In recent congressional testimony, Adm. William Crowe, former chairman of the Joint Chiefs of Staff, said:

``If, in fact, the sanctions will work in 12 to 18 months instead of six months, the trade-off of avoiding war with its attendant sacrifices and uncertainties would, in my estimation, be more than worth it.''

I AGREE. A one-year economic embargo of Iraq would have many advantages. The Iraqi military machine would be degraded, perhaps by 30 percent, because of inability to obtain spare parts. The US would be much better prepared militarily in case the embargo failed to force Iraq out of Kuwait by the end of a year. The delay could give a chance to Iraqi opponents of Saddam Hussein to mobilize as the Iraqi people experience increased deprivation.

Consumers of oil around the world, especially in the US, would be encouraged to seek alternatives to Middle East oil. It is a national scandal that Presidents Reagan and Bush halted the first tiny steps toward conservation and renewable energy initiated by President Carter. It is past time for our country to give high priority to saving energy and developing new sources.
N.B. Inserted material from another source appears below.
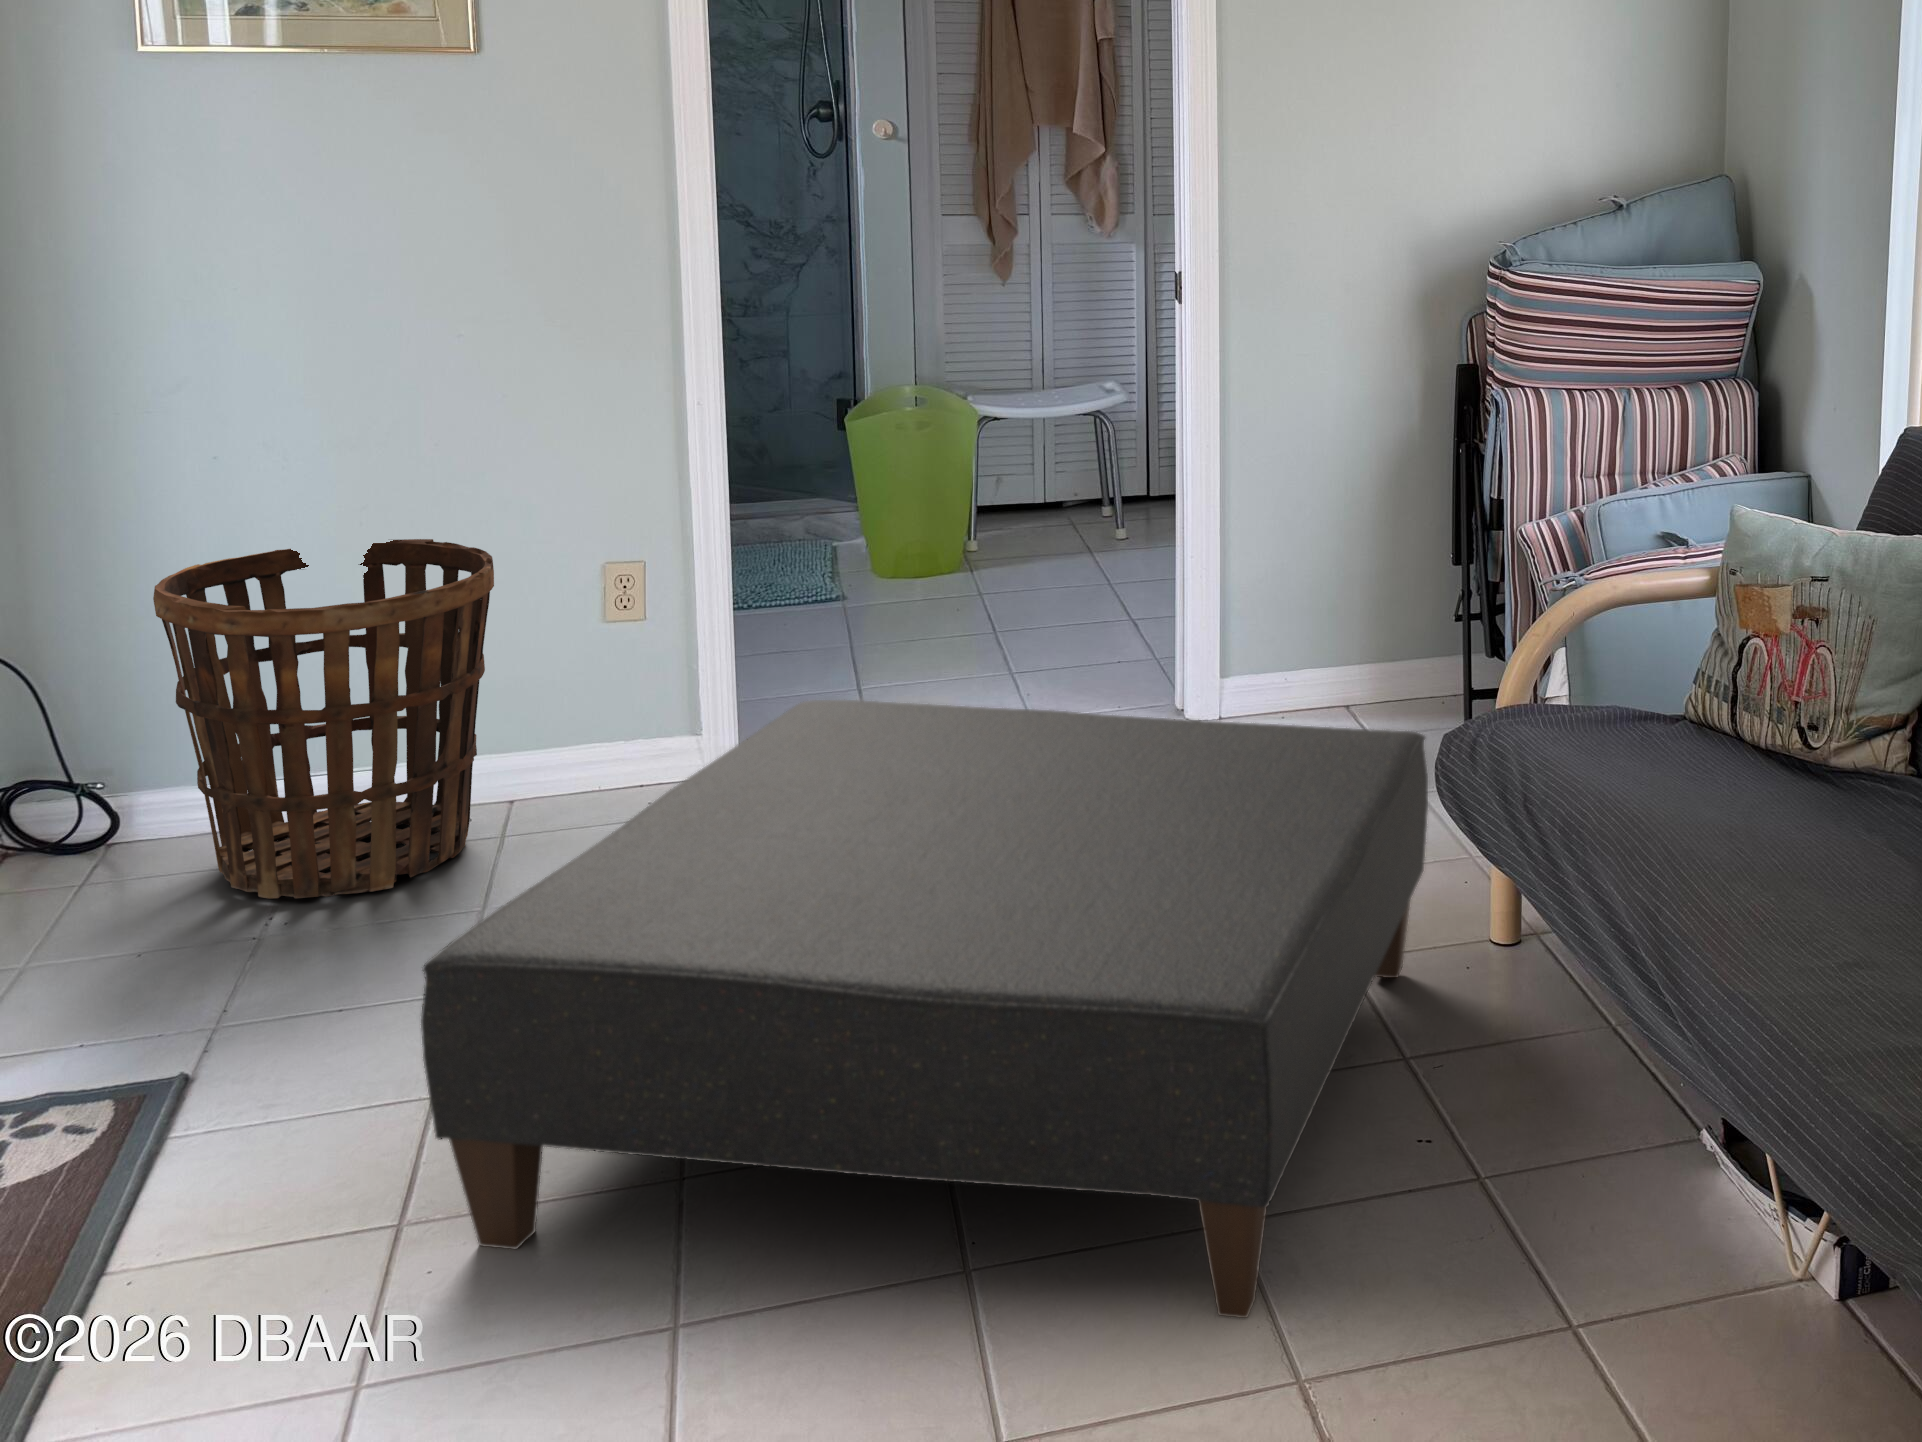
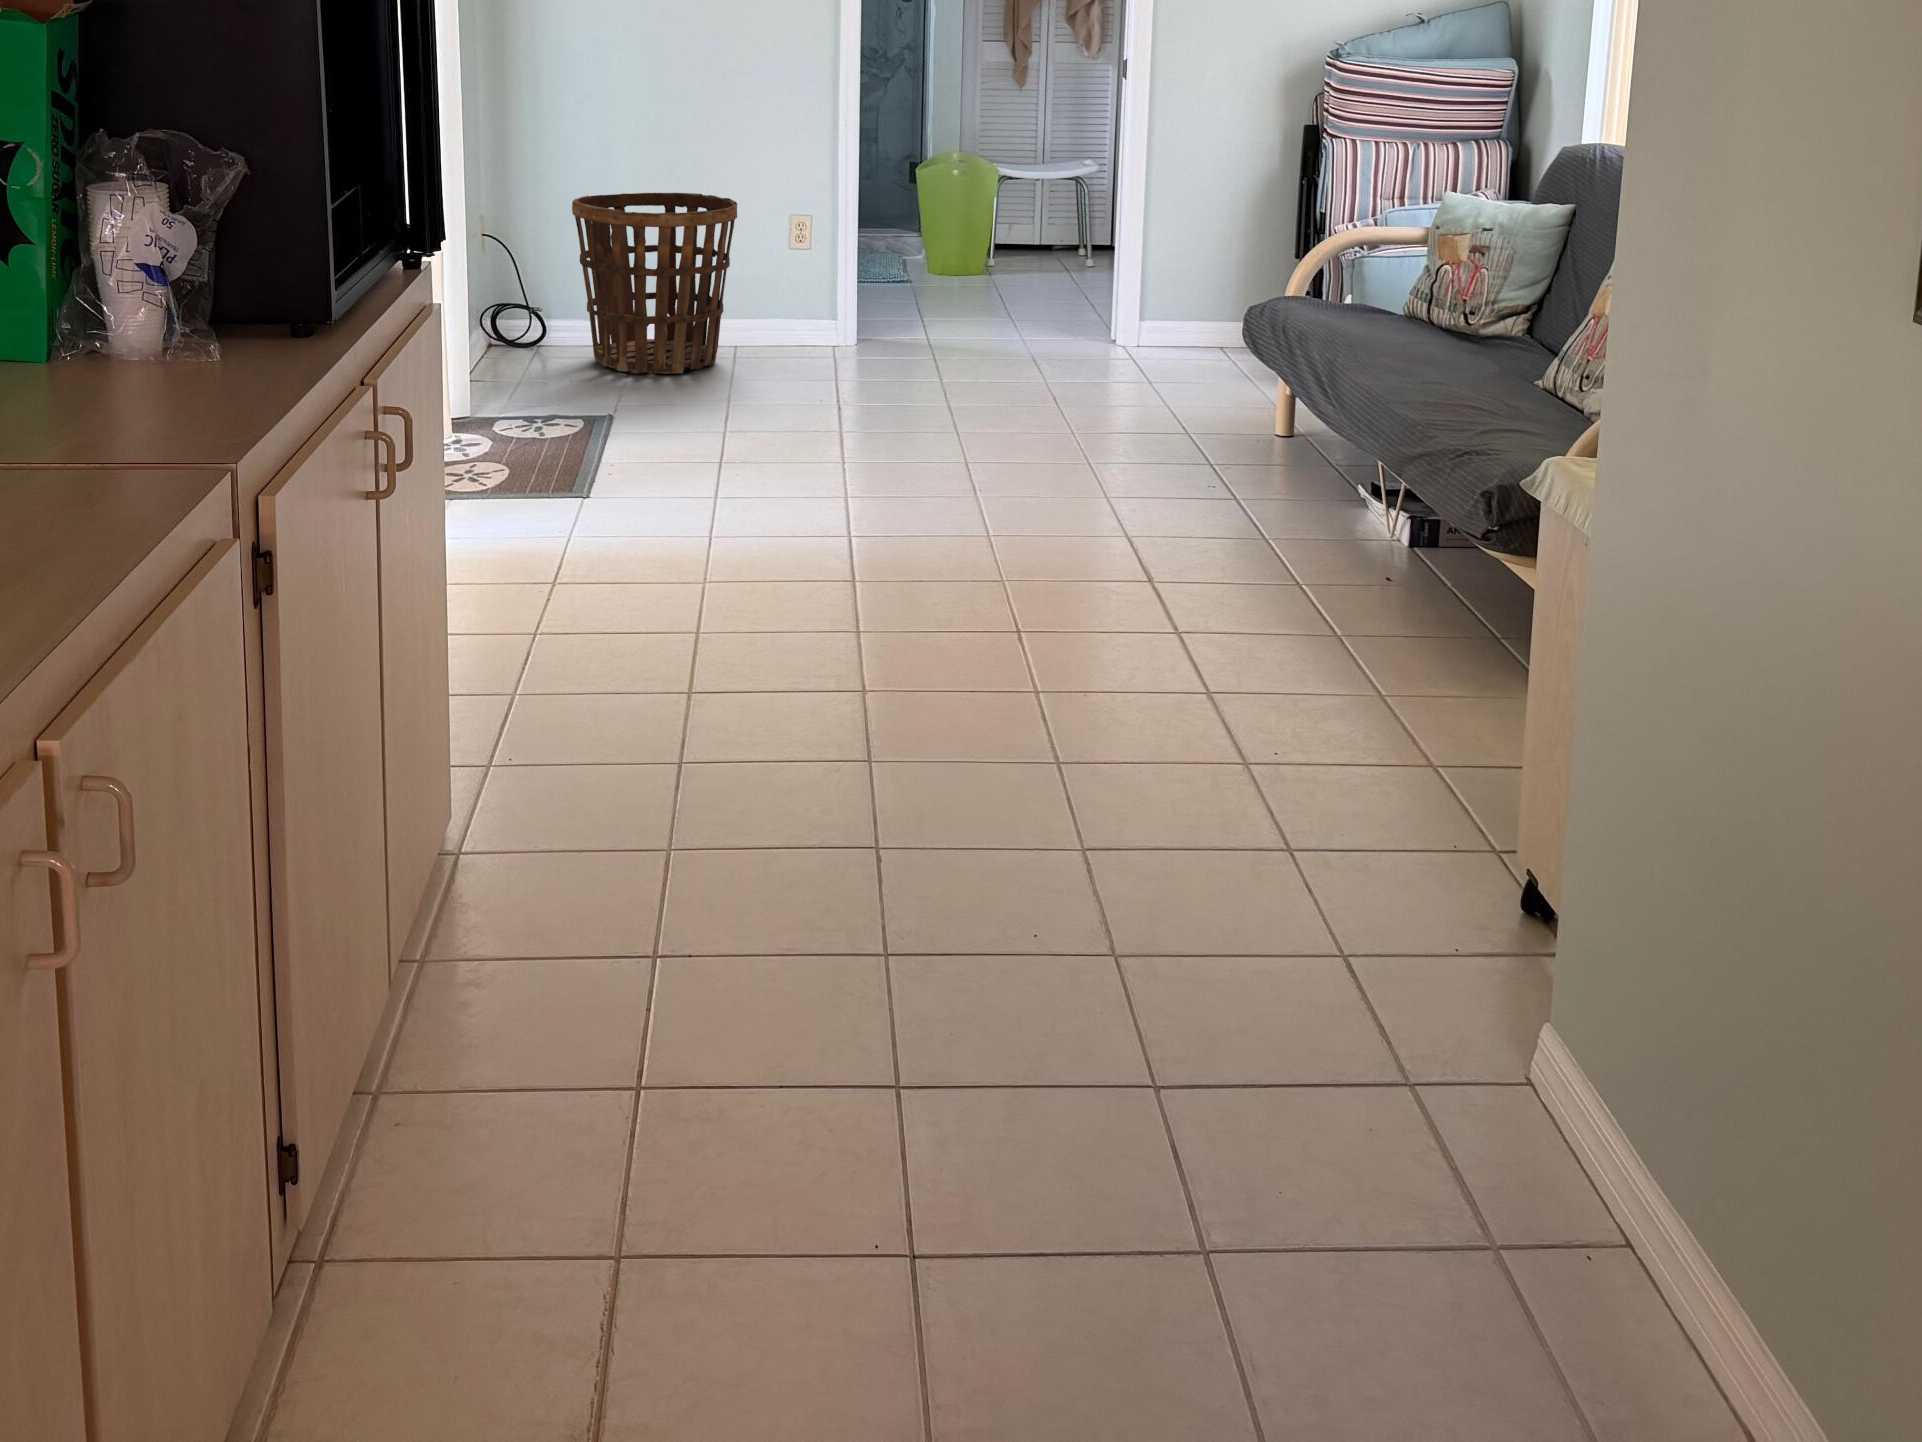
ottoman: present [421,700,1428,1318] -> none [738,278,1250,540]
A 12-month embargo would permit a serious exploration of a negotiated settlement. The US could work with its allies to explore how to encourage a new security system in the Middle East, a system designed to resolve regional conflicts with a minimum of outside involvement.

By de-escalating the conflict with Iraq, the US would be better able to focus on the many other problems facing us at home and around the world. Overcoming the recession. Reducing instead of adding to the budget deficit. Fighting crime, poverty, and drugs. Removing barriers to trade. Finding ways to help the new democracies in Eastern Europe. Working out a new relationship with the Soviet Union. The list is endless and should not be shoved in somebody's office drawer because of our obsession with Saddam Hussein.

If an extended embargo leads to a peaceful settlement in the Gulf, the biggest blessing, of course, would be in lives saved - as well as $50 billion or more if war can be avoided. That way, we might even resurrect the now-buried peace dividend.